Debiasing Sequential Recommendation with Time-aware Inverse Propensity Scoring
This work is significant for researchers and practitioners in sequential recommendation systems, as it offers an incremental improvement to existing methods by addressing biases related to item exposure and user interest.
The paper addresses selection and exposure biases in sequential recommendation systems by proposing Time-aware Inverse Propensity Scoring (TIPS). TIPS accounts for sequential dependencies and temporal dynamics, leading to consistent enhancements in recommendation performance when integrated as a plug-in for various sequential recommenders.

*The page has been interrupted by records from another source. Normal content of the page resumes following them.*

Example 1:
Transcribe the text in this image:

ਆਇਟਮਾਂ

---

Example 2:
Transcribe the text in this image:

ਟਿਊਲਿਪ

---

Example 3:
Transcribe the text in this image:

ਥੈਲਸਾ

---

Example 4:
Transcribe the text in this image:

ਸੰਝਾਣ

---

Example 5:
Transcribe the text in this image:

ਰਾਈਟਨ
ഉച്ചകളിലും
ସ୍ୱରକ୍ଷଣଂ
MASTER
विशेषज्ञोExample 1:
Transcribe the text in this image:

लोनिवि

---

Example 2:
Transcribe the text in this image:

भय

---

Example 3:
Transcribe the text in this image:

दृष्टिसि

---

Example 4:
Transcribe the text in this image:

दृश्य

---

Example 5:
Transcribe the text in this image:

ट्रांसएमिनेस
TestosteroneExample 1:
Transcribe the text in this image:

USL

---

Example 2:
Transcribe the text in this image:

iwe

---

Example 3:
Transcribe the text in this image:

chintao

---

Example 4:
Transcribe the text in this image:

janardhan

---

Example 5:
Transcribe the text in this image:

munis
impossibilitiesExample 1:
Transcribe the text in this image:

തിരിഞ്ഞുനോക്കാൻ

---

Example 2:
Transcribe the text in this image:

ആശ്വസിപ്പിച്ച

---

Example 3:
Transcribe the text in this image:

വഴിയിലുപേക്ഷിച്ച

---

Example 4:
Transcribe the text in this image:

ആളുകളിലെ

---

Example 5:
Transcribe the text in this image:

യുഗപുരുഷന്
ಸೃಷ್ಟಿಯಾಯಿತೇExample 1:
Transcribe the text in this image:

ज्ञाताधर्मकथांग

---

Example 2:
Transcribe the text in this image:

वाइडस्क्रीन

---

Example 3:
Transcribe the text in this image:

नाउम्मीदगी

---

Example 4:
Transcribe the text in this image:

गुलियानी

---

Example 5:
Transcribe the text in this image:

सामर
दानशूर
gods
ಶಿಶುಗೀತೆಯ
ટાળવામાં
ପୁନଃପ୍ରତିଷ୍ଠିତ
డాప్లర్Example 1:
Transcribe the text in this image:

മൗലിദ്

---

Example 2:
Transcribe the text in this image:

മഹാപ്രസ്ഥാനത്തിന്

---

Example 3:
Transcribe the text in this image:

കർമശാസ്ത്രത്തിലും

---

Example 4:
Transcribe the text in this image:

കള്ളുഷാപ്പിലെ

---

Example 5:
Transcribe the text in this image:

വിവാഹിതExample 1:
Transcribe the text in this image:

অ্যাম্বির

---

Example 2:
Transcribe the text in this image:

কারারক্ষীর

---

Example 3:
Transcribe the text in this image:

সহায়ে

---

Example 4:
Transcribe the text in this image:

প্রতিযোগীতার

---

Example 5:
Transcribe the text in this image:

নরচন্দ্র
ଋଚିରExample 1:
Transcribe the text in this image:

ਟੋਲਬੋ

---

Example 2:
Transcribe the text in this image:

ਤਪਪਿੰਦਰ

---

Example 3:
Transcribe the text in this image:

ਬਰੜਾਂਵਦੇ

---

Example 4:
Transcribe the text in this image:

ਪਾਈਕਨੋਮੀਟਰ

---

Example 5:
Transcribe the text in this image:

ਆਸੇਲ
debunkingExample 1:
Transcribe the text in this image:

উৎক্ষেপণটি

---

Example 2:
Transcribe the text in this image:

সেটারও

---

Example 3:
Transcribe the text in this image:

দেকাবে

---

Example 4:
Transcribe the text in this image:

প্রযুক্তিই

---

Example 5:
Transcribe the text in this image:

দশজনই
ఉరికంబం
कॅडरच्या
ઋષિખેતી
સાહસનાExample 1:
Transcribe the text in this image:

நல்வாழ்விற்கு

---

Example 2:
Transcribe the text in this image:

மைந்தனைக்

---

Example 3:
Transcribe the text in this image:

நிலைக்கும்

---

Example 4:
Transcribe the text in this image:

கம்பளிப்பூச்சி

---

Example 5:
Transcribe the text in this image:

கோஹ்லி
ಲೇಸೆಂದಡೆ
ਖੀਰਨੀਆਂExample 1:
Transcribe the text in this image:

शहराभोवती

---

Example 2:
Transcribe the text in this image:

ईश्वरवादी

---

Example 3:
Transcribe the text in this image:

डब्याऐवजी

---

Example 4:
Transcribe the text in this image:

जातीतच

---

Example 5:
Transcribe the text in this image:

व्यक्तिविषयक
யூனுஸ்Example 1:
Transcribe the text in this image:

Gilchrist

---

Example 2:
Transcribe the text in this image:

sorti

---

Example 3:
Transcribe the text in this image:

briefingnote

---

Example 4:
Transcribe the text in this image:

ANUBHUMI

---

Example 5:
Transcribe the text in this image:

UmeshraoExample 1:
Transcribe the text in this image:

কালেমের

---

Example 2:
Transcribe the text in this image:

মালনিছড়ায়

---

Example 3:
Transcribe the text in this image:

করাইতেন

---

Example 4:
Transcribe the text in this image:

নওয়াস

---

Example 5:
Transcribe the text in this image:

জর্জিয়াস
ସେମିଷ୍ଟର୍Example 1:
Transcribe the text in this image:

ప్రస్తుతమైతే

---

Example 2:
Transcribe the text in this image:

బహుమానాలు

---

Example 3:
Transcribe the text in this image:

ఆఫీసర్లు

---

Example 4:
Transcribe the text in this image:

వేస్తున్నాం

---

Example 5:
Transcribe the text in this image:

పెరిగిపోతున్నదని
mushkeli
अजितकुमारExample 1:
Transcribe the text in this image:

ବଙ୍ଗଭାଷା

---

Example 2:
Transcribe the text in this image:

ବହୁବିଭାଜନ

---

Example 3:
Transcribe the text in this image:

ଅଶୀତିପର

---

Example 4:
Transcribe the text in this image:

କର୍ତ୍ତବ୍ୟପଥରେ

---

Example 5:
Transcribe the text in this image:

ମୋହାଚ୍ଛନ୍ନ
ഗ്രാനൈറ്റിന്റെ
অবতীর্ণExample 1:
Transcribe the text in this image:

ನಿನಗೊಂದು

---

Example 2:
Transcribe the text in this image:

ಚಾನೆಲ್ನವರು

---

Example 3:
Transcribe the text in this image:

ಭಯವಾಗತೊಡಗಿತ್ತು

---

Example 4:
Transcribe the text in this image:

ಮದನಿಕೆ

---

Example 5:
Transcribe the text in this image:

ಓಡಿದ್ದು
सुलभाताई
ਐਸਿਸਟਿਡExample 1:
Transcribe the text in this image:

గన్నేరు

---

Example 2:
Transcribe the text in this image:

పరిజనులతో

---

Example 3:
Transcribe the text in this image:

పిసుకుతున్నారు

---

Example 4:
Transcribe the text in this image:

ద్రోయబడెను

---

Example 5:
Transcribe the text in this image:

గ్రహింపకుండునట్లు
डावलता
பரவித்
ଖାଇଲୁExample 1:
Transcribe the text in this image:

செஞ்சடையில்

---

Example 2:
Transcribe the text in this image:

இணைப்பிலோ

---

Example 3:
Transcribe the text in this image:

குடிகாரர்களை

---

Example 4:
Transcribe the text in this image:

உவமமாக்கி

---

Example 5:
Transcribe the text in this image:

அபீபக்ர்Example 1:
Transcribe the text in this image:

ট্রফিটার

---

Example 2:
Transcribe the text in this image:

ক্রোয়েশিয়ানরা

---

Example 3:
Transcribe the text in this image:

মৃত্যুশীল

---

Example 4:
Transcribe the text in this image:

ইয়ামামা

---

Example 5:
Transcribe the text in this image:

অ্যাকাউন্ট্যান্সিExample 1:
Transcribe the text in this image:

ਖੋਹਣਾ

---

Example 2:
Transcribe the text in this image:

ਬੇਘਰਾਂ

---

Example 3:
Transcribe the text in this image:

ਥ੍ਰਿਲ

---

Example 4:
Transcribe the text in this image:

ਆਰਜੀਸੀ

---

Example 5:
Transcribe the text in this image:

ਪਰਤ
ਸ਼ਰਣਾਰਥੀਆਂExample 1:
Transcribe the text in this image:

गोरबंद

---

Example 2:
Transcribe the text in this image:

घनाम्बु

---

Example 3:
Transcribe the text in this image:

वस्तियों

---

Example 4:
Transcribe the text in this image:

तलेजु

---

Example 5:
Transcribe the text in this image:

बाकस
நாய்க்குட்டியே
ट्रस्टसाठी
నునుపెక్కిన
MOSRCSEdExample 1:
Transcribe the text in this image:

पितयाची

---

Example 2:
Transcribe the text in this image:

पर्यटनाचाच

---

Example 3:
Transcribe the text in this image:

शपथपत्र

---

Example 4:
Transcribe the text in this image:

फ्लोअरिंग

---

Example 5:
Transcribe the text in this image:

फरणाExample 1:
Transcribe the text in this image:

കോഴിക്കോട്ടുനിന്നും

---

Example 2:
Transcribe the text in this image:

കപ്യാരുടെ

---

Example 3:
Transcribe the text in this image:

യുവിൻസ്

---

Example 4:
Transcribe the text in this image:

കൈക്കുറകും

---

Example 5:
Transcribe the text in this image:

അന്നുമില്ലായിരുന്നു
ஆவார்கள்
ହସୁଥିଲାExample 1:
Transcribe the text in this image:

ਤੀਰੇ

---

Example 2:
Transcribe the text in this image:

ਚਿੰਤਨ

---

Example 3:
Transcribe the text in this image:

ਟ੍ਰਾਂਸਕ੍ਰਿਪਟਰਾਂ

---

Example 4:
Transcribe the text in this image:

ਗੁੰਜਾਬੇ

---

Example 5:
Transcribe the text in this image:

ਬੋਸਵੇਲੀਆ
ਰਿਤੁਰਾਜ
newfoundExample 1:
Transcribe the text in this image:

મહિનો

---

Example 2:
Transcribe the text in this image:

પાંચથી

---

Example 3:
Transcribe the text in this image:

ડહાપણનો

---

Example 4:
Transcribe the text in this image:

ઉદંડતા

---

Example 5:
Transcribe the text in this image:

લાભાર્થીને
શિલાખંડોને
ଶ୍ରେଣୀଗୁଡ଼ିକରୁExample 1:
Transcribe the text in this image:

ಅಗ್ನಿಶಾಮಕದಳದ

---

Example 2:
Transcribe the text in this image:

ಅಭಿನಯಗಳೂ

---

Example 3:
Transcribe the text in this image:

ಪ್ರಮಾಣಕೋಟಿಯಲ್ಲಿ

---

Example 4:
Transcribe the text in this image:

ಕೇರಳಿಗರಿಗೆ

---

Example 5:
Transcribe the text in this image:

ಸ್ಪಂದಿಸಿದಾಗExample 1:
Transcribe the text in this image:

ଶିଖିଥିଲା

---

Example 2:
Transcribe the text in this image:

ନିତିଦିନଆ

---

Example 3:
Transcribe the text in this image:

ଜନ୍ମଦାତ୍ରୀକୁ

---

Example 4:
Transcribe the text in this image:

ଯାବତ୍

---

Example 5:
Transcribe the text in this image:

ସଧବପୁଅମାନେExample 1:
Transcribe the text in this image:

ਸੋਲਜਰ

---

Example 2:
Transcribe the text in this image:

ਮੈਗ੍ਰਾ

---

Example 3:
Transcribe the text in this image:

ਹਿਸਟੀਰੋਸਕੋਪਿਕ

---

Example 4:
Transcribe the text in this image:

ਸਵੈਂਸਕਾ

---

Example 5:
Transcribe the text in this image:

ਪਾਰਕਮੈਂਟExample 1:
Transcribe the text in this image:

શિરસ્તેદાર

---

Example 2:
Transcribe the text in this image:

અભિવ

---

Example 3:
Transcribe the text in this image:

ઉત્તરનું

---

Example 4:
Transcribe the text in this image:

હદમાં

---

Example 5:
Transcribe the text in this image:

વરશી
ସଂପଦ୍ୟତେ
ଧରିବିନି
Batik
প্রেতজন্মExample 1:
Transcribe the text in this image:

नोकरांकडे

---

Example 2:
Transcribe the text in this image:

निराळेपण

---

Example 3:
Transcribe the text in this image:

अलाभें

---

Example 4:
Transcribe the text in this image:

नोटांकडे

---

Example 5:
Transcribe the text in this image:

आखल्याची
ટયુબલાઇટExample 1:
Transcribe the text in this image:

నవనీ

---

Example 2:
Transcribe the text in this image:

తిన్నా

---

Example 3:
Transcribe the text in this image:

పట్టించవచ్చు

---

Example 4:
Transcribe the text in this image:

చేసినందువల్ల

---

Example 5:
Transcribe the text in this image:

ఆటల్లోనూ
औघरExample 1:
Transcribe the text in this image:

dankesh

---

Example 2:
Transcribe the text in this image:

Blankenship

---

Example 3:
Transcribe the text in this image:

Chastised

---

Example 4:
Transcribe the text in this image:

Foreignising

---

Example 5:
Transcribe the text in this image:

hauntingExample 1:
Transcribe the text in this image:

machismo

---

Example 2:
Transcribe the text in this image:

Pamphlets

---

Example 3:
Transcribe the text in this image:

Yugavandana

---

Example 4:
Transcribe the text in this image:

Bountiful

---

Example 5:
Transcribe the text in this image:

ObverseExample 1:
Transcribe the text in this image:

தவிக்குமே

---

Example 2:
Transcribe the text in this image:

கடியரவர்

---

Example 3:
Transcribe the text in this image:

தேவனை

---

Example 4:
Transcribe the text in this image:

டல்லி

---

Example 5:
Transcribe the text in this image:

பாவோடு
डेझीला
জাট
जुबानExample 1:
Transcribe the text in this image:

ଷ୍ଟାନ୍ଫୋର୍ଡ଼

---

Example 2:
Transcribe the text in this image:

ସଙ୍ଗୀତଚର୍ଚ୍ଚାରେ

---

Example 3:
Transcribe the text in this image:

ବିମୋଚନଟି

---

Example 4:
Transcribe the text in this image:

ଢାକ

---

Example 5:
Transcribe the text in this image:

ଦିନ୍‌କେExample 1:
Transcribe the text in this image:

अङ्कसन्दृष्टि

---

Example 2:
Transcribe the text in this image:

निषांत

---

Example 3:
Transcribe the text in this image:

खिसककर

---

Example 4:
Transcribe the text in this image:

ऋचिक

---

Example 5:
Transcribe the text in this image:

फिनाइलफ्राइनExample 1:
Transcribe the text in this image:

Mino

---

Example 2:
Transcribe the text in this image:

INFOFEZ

Sequential Recommendation (SR) predicts users next interactions by modeling the temporal order of their historical behaviors. Existing approaches, including traditional sequential models and generative recommenders, achieve strong performance but primarily rely on explicit interactions such as clicks or purchases while overlooking item exposures. This ignorance introduces selection bias, where exposed but unclicked items are misinterpreted as disinterest, and exposure bias, where unexposed items are treated as irrelevant. Effectively addressing these biases requires distinguishing between items that were "not exposed" and those that were "not of interest", which cannot be reliably inferred from correlations in historical data. Counterfactual reasoning provides a natural solution by estimating user preferences under hypothetical exposure, and Inverse Propensity Scoring (IPS) is a common tool for such estimation. However, conventional IPS methods are static and fail to capture the sequential dependencies and temporal dynamics of user behavior. To overcome these limitations, we propose Time aware Inverse Propensity Scoring (TIPS). Unlike traditional static IPS, TIPS effectively accounts for sequential dependencies and temporal dynamics, thereby capturing user preferences more accurately. Extensive experiments show that TIPS consistently enhances recommendation performance as a plug-in for various sequential recommenders. Our code will be publicly available upon acceptance.